Auch als sie vor den Kameras mit dem brisanten Thema der Unabhängigkeit Kataloniens konfrontiert wurde. Der katalanische Ballonlenker sprach sinnbildlich für alle Unabhängigkeitsbefürworter, die sich von der Zentralregierung unverstanden fühlen. Sáenz de Santamaría widersprach ihm zunächst, lenkte dann jedoch ein: „Es gibt vieles, was wir berichtigen müssen. Wir müssen mehr aufeinander hören.“ Ob nun PR-Masche oder nicht, mit dieser Aussage widerspricht sie Rajoy, der jede Diskussion mit den Katalanen abblockt und stattdessen lieber direkt mit Verfassungsklagen um sich schmeißt.

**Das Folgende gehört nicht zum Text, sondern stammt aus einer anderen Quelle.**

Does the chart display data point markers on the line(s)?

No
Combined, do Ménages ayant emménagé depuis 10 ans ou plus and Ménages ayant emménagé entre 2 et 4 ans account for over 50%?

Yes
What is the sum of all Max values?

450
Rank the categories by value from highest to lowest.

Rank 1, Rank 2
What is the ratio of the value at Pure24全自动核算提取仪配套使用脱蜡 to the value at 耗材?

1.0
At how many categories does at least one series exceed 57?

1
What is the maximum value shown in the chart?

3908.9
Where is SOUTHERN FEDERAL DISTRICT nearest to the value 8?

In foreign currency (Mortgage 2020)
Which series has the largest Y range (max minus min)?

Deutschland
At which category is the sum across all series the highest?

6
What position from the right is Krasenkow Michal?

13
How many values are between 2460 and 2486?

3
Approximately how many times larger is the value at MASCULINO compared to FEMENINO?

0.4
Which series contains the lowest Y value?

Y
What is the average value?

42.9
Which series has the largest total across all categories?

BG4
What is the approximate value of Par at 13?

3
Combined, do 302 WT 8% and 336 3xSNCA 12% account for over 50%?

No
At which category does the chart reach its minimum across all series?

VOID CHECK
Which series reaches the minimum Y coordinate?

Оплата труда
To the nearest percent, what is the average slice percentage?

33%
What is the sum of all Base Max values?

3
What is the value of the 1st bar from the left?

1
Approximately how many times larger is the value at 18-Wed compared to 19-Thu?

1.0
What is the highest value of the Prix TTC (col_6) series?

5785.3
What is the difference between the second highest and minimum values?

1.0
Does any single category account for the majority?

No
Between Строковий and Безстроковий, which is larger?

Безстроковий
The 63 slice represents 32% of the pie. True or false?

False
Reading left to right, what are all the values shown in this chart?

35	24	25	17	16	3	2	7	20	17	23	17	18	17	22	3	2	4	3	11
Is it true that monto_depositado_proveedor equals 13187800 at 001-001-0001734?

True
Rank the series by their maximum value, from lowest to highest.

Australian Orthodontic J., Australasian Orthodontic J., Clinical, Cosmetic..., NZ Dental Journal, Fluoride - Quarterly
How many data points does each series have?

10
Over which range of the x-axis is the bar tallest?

Sollte die neue Wahlkampfstrategie der Partido Popular etwa aufgehen? Es ist schon ein feiner Schachzug die energische Sáenz de Santamaría statt dem ennuyierten Rajoy in der bevorstehenden Fernsehdebatte der Spitzenkandidaten der vier größten Parteien antreten zu lassen. Mit Rajoy treten auch die Skandale und die politischen Durchführungen, welche hohe Kritiken geerntet hatten, in den Hintergrund. Trotzdem wird es nicht leicht für Sáenz de Santamaría ihre Partei bei der Debatte zu verteidigen, aber vielleicht kann sie durch ihre Art und ihre Argumentation die Antipathie ihres Ziehvaters ausgleichen und der Partido Popular nicht nur alte Wähler wiedergewinnen, sondern auch einen neuen Weg weisen.
Die Wahrscheinlichkeit jedoch, dass Sáenz de Santamaría die neue „spanische La Merkel“ wird, ist jedoch sehr unrealistisch. Laut der Wahlprognose im November liegen die Parteien Partido Popular (PP=23,5%), Ciudadanos (C´s=22,5%) und Partido Socialista Obrero Español (PSOE=21,0%) gleich auf, dicht gefolgt von Podemos (17,0%). Nach dieser Prognose wird in Spanien eine Koalitionsregierung entstehen müssen. Doch die Vertreter der Parteien haben klar ausgedrückt, dass sie auf keinen Fall mit der PP fusionieren werden. Grund ist nicht nur das umstrittene Sparprogramm, sondern auch die Korruptionsaffäre der Partei.